This invention relates to an apparatus and method for determining the position of a movable element in a data space, and to improvements in techniques for determining the travel time of acoustic energy over an unknown travel distance between an acoustic transmitter and an acoustic receiver.
Graphical digitizers are conventionally used to input graphical coordinate information, or the like, to a companion system. In a graphical digitizer, wave energy is typically passed between a movable element (such as a stylus or cursor) and one or more transducers located at fixed reference locations. The transit time of the wave energy traveling (in either direction) between the movable element and the reference locations is used in determining the position of the movable element, in one, two, or three dimensions, typically in terms of digital coordinates. A type of graphical digitizer manufactured and sold by the assignee hereof, Science Accessories Corporation, measures the transit time of acoustic or sonic energy propagating through air. The transit time of sound traveling from a source on the movable element to each of a plurality of microphones is used, in conjunction with the velocity of sound in air and known geometrical relationships, to compute the position of the movable element.

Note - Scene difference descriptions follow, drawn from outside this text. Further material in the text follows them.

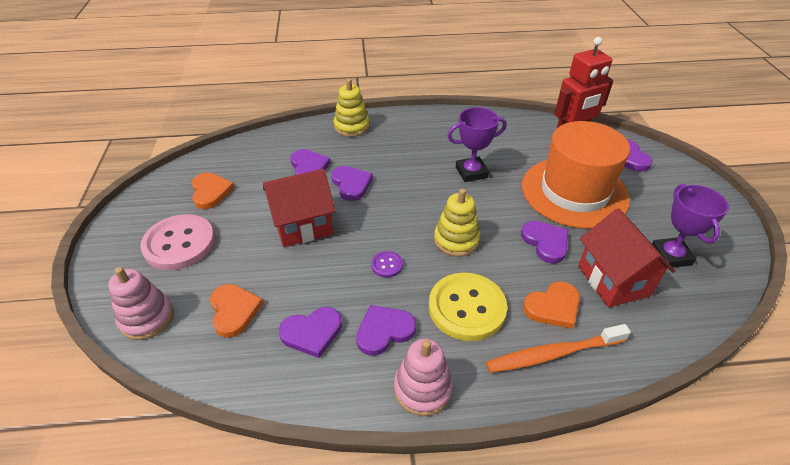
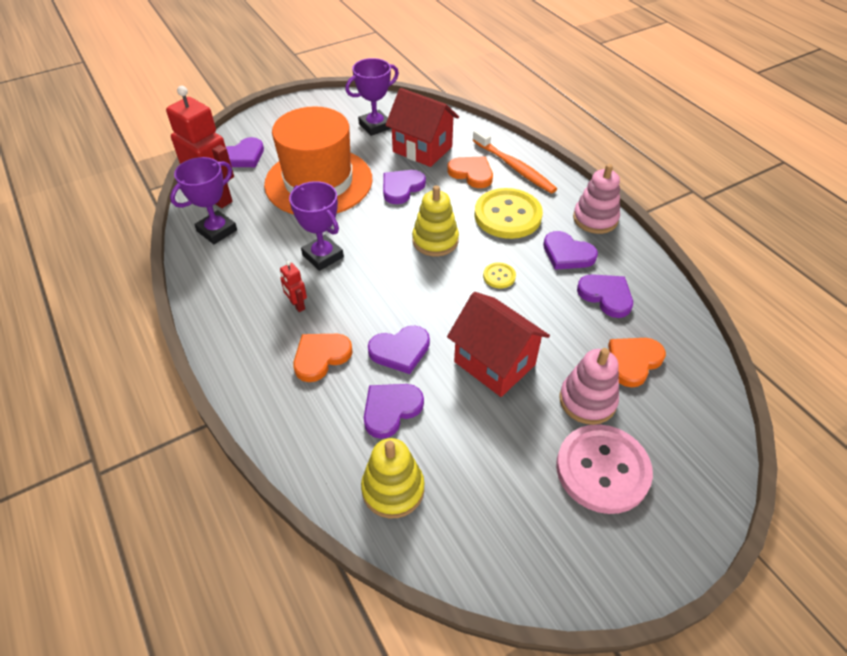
camera: 115 degrees left, 5 degrees up
pink stacking toy [108,267,174,340] -> pink stacking toy moved to [559,348,619,425]
orange heart [191,172,235,209] -> orange heart moved to [293,334,353,382]
purple heart [331,166,373,201] -> purple heart turned 150 degrees counterclockwise [368,326,430,374]
yellow stacking toy [334,79,370,137] -> yellow stacking toy moved to [361,438,425,518]
purple button [371,251,403,278] -> yellow button [483,262,516,288]
red house [578,208,675,308] -> red house turned 75 degrees clockwise [385,88,459,167]
none -> purple trophy [170,157,237,244]
none -> red robot [280,261,307,312]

The accurate determination of the transit time of the acoustic energy between the transmitter and receiver locations is critical to an accurate determination of the position of the movable element. Typically, a timer is provided for each receiver. All of the timers are started when the acoustic energy is transmitted from the transmitter. As the sound is received at each receiver, the timer associated with that receiver is stopped. The transit times to each receiver can then be computed from the time that elapsed on each timer. Typically, each timer is a digital counter which counts pulses from a digital clock generator, and the arrival of acoustic wave energy at each microphone is determined by continuously comparing the microphone output (e.g. an amplified and filtered version thereof) to a predetermined threshold level. When the threshold level is exceeded, the associated counter is turned off. Ideally, the threshold detection operation is such that it will not be triggered by noise, but will be triggered, in consistent fashion, by the arriving acoustic wave energy from the transmitter. Such ideal result is not always achieved, however.
It is among the objects of the present invention to improve operation of the described type of apparatus.